**Source material**
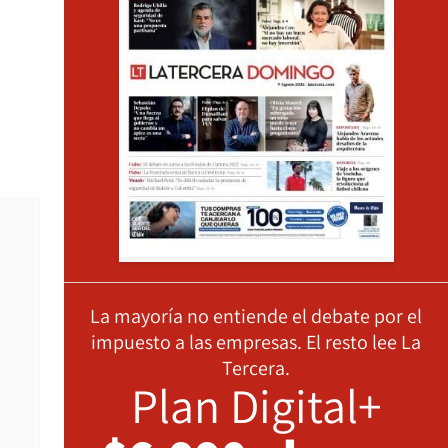
La mayoría no entiende el debate por el
impuesto a las empresas. El resto lee La
Tercera.
Plan Digital+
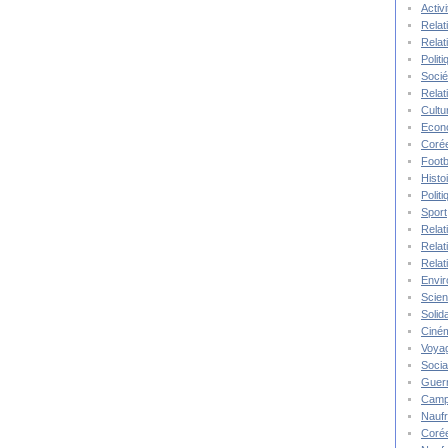
Activ
Relat
Relat
Polit
Socié
Relat
Cultu
Econ
Corée
Footb
Histo
Polit
Sport
Relat
Relat
Relat
Envi
Scie
Solida
Ciné
Voya
Socia
Guer
Camp
Nauf
Corée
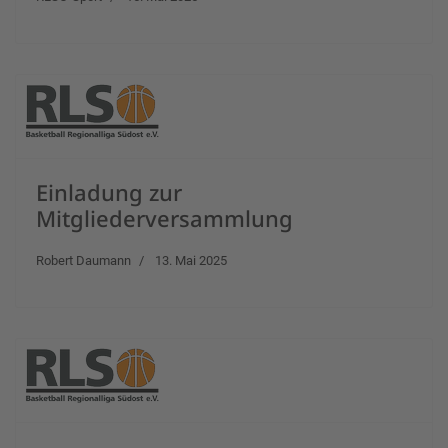
Einladung zur
Mitgliederversammlung
Robert Daumann
13. Mai 2025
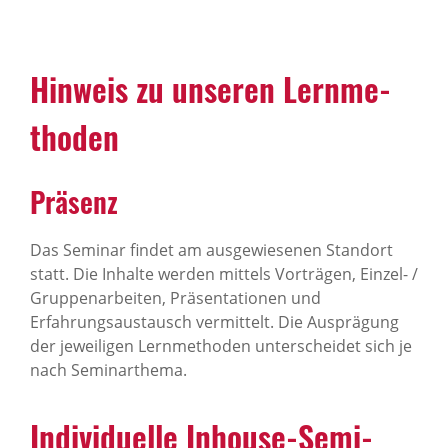
Hinweis zu unseren Lern­me­
thoden
Präsenz
Das Seminar findet am ausgewiesenen Standort
statt. Die Inhalte werden mittels Vorträgen, Einzel- /
Gruppenarbeiten, Präsentationen und
Erfahrungsaustausch vermittelt. Die Ausprägung
der jeweiligen Lernmethoden unterscheidet sich je
nach Seminarthema.
Indi­vi­du­elle Inhouse-Semi­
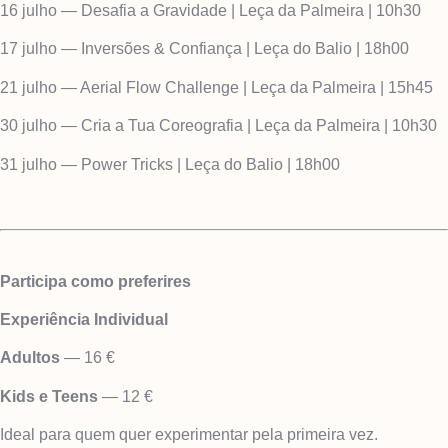
16 julho — Desafia a Gravidade | Leça da Palmeira | 10h30
17 julho — Inversões & Confiança | Leça do Balio | 18h00
21 julho — Aerial Flow Challenge | Leça da Palmeira | 15h45
30 julho — Cria a Tua Coreografia | Leça da Palmeira | 10h30
31 julho — Power Tricks | Leça do Balio | 18h00
Participa como preferires
Experiência Individual
Adultos
— 16 €
Kids e Teens
— 12 €
Ideal para quem quer experimentar pela primeira vez.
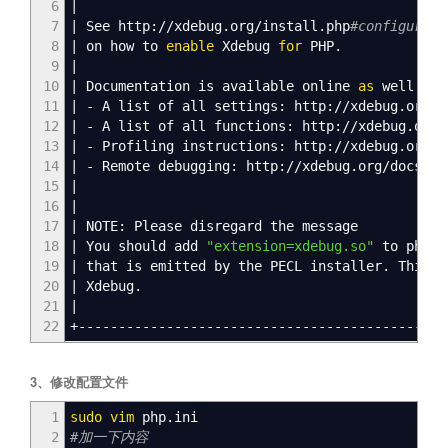
6
|
7
|
See http:
//
xdebug.org
/
install.php
#configure-p
8
|
on how to
enable
Xdebug
for
PHP.
9
|
10
|
Documentation is available online
as
well:
11
|
- A list of all settings: http:
//
xdebug.org
/
d
12
|
- A list of all functions: http:
//
xdebug.org
/
13
|
- Profiling instructions: http:
//
xdebug.org
/
d
14
|
- Remote debugging: http:
//
xdebug.org
/
docs-de
15
|
16
|
17
|
NOTE: Please disregard the message
18
|
You should add
"extension=xdebug.so"
to php.i
19
|
that is emitted by the PECL installer. This 
20
|
Xdebug.
21
|
22
+----------------------------------------------
3、修改配置文件
1
sudo
vim
php.ini
2
#加一下内容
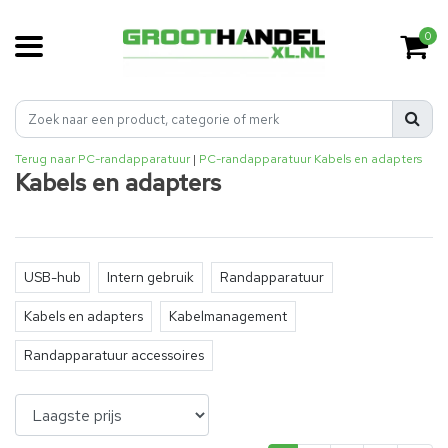
0
Terug naar PC-randapparatuur
|
PC-randapparatuur
Kabels en adapters
Kabels en adapters
USB-hub
Intern gebruik
Randapparatuur
Kabels en adapters
Kabelmanagement
Randapparatuur accessoires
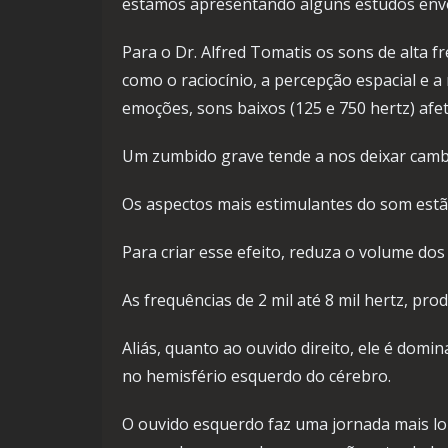
estamos apresentando alguns estudos envo
Para o Dr. Alfred Tomatis os sons de alta f
como o raciocínio, a percepção espacial e a
emoções, sons baixos (125 e 750 hertz) afe
Um zumbido grave tende a nos deixar cambale
Os aspectos mais estimulantes do som estão
Para criar esse efeito, reduza o volume do
As frequências de 2 mil até 8 mil hertz, pro
Aliás, quanto ao ouvido direito, ele é domi
no hemisfério esquerdo do cérebro.
O ouvido esquerdo faz uma jornada mais lon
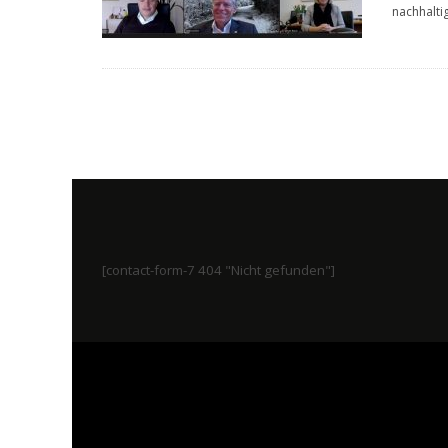
nachhalti
[contact-form-7 404 "Nicht gefunden"]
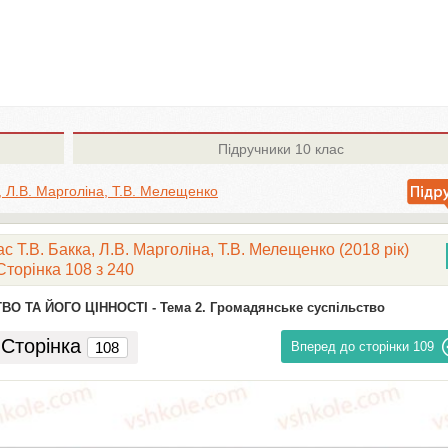
Підручники
10 клас
а, Л.В. Марголіна, Т.В. Мелещенко
 Т.В. Бакка, Л.В. Марголіна, Т.В. Мелещенко (2018 рік)
Сторінка 108 з 240
ВО ТА ЙОГО ЦІННОСТІ -
Тема 2. Громадянське суспільство
Сторінка
Вперед до сторінки
109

**Exercise prompt**
Copy the text from all of the entries above line for line, with no changes, and leave the pictures out.

**Answer section**
La mayoría no entiende el debate por el
impuesto a las empresas. El resto lee La
Tercera.
Plan Digital+
Activ
Relat
Relat
Polit
Socié
Relat
Cultu
Econ
Corée
Footb
Histo
Polit
Sport
Relat
Relat
Relat
Envi
Scie
Solida
Ciné
Voya
Socia
Guer
Camp
Nauf
Corée
Einladung zur
Mitgliederversammlung
Robert Daumann
13. Mai 2025
Hinweis zu unseren Lern­me­
thoden
Präsenz
Das Seminar findet am ausgewiesenen Standort
statt. Die Inhalte werden mittels Vorträgen, Einzel- /
Gruppenarbeiten, Präsentationen und
Erfahrungsaustausch vermittelt. Die Ausprägung
der jeweiligen Lernmethoden unterscheidet sich je
nach Seminarthema.
Indi­vi­du­elle Inhouse-Semi­
16 julho — Desafia a Gravidade | Leça da Palmeira | 10h30
17 julho — Inversões & Confiança | Leça do Balio | 18h00
21 julho — Aerial Flow Challenge | Leça da Palmeira | 15h45
30 julho — Cria a Tua Coreografia | Leça da Palmeira | 10h30
31 julho — Power Tricks | Leça do Balio | 18h00
Participa como preferires
Experiência Individual
Adultos
— 16 €
Kids e Teens
— 12 €
Ideal para quem quer experimentar pela primeira vez.
6
|
7
|
See http:
//
xdebug.org
/
install.php
#configure-p
8
|
on how to
enable
Xdebug
for
PHP.
9
|
10
|
Documentation is available online
as
well:
11
|
- A list of all settings: http:
//
xdebug.org
/
d
12
|
- A list of all functions: http:
//
xdebug.org
/
13
|
- Profiling instructions: http:
//
xdebug.org
/
d
14
|
- Remote debugging: http:
//
xdebug.org
/
docs-de
15
|
16
|
17
|
NOTE: Please disregard the message
18
|
You should add
"extension=xdebug.so"
to php.i
19
|
that is emitted by the PECL installer. This 
20
|
Xdebug.
21
|
22
+----------------------------------------------
3、修改配置文件
1
sudo
vim
php.ini
2
#加一下内容
0
Terug naar PC-randapparatuur
|
PC-randapparatuur
Kabels en adapters
Kabels en adapters
USB-hub
Intern gebruik
Randapparatuur
Kabels en adapters
Kabelmanagement
Randapparatuur accessoires
estamos apresentando alguns estudos envo
Para o Dr. Alfred Tomatis os sons de alta f
como o raciocínio, a percepção espacial e a
emoções, sons baixos (125 e 750 hertz) afe
Um zumbido grave tende a nos deixar cambale
Os aspectos mais estimulantes do som estão
Para criar esse efeito, reduza o volume do
As frequências de 2 mil até 8 mil hertz, pro
Aliás, quanto ao ouvido direito, ele é domi
no hemisfério esquerdo do cérebro.
O ouvido esquerdo faz uma jornada mais lon
nachhalti
[contact-form-7 404 "Nicht gefunden"]
Підручники
10 клас
а, Л.В. Марголіна, Т.В. Мелещенко
 Т.В. Бакка, Л.В. Марголіна, Т.В. Мелещенко (2018 рік)
Сторінка 108 з 240
ВО ТА ЙОГО ЦІННОСТІ -
Тема 2. Громадянське суспільство
Сторінка
Вперед до сторінки
109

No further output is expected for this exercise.